JAKARTA, KOMPAS — Pemerintah memutuskan memperpanjang satu tahun aturan fasilitas pembebasan pajak yang saat ini sudah habis jangka waktunya. Adanya fasilitas yang luwes ini diharapkan akan memperbesar masuknya investasi, terutama dari luar negeri ke Indonesia.
”Hasil pembahasan tadi, fasilitas tax holiday (pembebasan pajak) yang ada selama ini masih diperlukan dunia usaha domestik dan investasi dari luar negeri,” kata Menteri Koordinator Perekonomian Chairul Tanjung, di Jakarta, Kamis (4/9).
Chairul mengatakan hal tersebut seusai memimpin rapat koordinasi membahas kebijakan pembebasan pajak. Sehabis rapat, digelar rapat koordinasi membahas tentang utang luar negeri.
Hadir dalam rapat koordinasi tersebut, antara lain, Gubernur Bank Indonesia Agus DW Martowardojo, Menteri Keuangan M Chatib Basri, Menteri Perdagangan Muhammad Lutfi, Kepala Badan Koordinasi Penanaman Modal (BKPM) Mahendra Siregar, serta Kepala Badan Pengkajian Kebijakan, Iklim, dan Mutu Industri Kementerian Perindustrian Arryanto Sagala.
Terkait usulan perubahan terhadap fasilitas pembebasan pajak, Chairul mengatakan bahwa prosesnya membutuhkan waktu panjang. ”Jadi, keputusannya, fasilitas pembebasan pajak yang ada diperpanjang dulu,” katanya.
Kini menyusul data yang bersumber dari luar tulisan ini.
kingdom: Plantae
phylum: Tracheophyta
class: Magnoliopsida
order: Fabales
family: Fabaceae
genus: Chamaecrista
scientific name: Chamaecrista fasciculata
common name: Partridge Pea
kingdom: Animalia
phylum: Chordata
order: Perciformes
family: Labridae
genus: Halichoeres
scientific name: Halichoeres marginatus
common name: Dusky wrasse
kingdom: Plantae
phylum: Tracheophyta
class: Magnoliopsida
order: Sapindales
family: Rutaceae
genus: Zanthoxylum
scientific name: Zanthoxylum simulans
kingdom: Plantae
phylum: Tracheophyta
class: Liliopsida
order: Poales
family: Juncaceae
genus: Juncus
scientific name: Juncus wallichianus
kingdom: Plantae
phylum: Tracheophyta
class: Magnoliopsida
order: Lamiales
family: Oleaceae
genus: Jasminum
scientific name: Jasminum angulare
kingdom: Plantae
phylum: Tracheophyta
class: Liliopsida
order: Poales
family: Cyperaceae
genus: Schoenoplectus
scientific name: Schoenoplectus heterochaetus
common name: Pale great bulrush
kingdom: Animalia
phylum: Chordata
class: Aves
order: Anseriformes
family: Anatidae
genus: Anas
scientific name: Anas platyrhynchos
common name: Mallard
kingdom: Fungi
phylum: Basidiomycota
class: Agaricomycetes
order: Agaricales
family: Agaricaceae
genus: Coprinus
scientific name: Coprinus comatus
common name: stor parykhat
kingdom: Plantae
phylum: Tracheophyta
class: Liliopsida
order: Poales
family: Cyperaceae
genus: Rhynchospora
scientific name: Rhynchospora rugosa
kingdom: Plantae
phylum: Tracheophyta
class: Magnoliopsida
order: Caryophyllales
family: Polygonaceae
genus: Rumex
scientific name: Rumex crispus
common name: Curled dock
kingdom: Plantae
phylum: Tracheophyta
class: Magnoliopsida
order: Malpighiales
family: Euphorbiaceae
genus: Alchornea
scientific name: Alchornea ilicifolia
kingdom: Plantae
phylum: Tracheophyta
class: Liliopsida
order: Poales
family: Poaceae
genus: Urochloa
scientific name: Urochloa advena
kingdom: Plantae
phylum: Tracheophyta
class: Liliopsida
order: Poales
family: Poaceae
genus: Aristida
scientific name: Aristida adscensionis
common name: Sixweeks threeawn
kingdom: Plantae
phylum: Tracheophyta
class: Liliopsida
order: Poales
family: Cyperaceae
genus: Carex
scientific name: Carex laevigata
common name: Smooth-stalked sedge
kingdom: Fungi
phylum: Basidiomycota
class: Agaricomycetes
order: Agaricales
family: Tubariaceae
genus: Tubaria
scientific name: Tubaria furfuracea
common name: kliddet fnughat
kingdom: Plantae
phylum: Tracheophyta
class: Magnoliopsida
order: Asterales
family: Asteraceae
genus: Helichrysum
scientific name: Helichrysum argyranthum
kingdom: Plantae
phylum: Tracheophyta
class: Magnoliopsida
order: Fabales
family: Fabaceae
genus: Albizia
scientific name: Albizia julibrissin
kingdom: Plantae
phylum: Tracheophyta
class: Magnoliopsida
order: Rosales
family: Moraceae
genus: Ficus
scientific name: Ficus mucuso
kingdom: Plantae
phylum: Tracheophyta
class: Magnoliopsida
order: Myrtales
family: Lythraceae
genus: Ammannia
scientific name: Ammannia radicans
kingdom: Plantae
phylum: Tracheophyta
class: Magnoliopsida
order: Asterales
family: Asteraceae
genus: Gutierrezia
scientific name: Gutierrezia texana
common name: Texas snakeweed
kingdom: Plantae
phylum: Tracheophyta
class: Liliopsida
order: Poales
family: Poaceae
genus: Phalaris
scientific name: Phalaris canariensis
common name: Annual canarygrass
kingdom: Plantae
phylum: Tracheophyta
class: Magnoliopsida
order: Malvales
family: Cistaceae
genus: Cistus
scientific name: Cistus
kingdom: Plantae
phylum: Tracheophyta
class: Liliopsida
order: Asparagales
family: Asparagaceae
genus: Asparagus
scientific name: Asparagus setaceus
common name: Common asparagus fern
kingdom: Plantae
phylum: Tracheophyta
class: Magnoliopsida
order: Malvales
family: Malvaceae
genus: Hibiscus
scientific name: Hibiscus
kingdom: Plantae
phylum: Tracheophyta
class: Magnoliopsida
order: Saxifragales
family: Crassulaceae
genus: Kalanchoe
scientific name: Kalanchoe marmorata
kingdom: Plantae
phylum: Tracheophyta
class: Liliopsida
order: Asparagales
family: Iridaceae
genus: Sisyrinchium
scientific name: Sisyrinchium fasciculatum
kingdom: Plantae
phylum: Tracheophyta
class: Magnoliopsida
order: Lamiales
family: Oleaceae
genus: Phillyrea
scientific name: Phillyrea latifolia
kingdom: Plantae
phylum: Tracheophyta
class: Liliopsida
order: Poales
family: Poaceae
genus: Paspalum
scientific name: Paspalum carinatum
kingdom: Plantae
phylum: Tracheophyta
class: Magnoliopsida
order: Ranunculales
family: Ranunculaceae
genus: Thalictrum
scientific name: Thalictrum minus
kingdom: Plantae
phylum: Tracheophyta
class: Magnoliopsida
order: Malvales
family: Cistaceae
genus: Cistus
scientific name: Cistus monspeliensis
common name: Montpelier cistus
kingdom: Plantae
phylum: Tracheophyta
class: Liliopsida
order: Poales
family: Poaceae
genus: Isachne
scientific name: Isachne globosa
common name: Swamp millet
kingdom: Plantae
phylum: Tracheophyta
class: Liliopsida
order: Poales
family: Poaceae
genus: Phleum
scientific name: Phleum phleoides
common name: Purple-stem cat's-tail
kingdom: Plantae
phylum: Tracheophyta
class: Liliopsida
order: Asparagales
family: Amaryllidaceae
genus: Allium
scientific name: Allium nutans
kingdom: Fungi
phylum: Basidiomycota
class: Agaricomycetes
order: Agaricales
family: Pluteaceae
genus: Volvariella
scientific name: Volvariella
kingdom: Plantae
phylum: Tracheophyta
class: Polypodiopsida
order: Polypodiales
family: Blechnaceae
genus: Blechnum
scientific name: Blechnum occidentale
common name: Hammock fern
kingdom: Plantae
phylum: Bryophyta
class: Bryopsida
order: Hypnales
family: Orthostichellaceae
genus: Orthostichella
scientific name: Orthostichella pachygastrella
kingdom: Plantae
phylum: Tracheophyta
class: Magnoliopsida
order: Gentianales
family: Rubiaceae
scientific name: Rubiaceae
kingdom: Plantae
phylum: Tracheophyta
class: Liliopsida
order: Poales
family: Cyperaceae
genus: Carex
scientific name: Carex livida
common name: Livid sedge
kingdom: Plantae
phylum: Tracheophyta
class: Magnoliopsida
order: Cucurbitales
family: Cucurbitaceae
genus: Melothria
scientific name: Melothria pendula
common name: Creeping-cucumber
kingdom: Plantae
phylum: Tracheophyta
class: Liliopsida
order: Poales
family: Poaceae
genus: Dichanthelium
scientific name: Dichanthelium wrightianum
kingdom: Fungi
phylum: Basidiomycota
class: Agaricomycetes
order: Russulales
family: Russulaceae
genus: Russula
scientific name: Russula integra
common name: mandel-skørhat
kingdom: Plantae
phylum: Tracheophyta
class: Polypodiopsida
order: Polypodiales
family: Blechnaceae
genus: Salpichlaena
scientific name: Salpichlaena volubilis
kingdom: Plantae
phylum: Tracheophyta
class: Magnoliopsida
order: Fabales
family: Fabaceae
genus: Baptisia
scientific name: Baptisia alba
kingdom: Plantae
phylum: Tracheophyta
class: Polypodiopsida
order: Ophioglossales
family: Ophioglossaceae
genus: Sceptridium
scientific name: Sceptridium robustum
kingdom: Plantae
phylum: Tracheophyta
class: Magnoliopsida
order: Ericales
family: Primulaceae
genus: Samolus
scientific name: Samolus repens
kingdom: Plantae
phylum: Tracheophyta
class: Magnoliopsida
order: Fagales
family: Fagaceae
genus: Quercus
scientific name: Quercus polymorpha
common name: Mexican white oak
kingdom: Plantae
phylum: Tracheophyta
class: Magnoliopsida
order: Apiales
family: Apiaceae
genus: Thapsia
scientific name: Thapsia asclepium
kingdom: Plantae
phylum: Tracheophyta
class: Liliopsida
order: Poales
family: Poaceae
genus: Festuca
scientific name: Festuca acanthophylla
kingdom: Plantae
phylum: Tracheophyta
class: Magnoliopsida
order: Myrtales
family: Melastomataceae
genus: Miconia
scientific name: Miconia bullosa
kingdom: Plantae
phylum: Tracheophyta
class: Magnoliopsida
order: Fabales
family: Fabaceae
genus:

Rapat juga menyepakati pembentukan tim yang dipimpin Kementerian Keuangan. Anggota tim mencakup BKPM, Kemenperin, dan Kemendag.
Tim itu akan mengevaluasi segala aspek kebijakan pembebasan pajak sedemikian rupa agar luwes. Apalagi, negara-negara tetangga saat ini juga memberikan insentif serupa yang terkadang lebih atraktif daripada yang diberikan Indonesia.
”Namun, bukan berarti 100 persen akan mengikuti negara tetangga. Kepentingan nasional tetap dilihat,” kata Chairul.
Industri hulu
Chairul mencontohkan, Indonesia saat ini membutuhkan industri hulu petrokimia. Jadi, investasi pembangunan kilang dan industri petrokimia akan mendapatkan fasilitas lebih daripada industri lain. Begitu pula industri hulu baja yang penting untuk mengembangkan industri barang modal akan mendapatkan fasilitas lebih dari yang lain.
Batasan minimal investasi dinilai harus luwes pula dan tak bisa dipukul rata untuk semua industri. Hal ini karena setiap industri berkarakteristik berbeda.
Chairul mengatakan, tim diberi waktu hingga akhir September 2014 untuk membahas perubahan kebijakan pembebasan pajak. Hal ini supaya pada minggu pertama Oktober 2014 sudah dapat diputuskan.
Chairul menuturkan, rapat secara umum juga mendukung pengajuan pinjaman komersial luar negeri (PKLN) oleh tiga perusahaan, khususnya BUMN. Tiga perusahaan itu adalah PT Pelindo II, PT Supreme Energy Rantau Dedap, dan PT Bhimasena Power Indonesia. Tiga BUMN ini mengajukan pinjaman berjangka panjang sampai dengan 15 tahun.
Rapat mendengarkan pandangan Kemenkeu secara detail mengenai tekanan yang mungkin timbul pada neraca pembayaran. Demikian pula perhatian BI agar jangan sampai saat jatuh tempo terjadi kebutuhan dollar AS yang besar dan mendadak.
Agus Martowardojo menuturkan, PKLN bisa dikaji dampaknya terhadap neraca pembayaran Indonesia. ”Juga dampaknya terhadap kebersamaan, pada waktu bersama masuk di pasar supaya bisa dilakukan urutan yang baik serta untuk menjaga komitmen dan reputasi Indonesia,” kata Agus.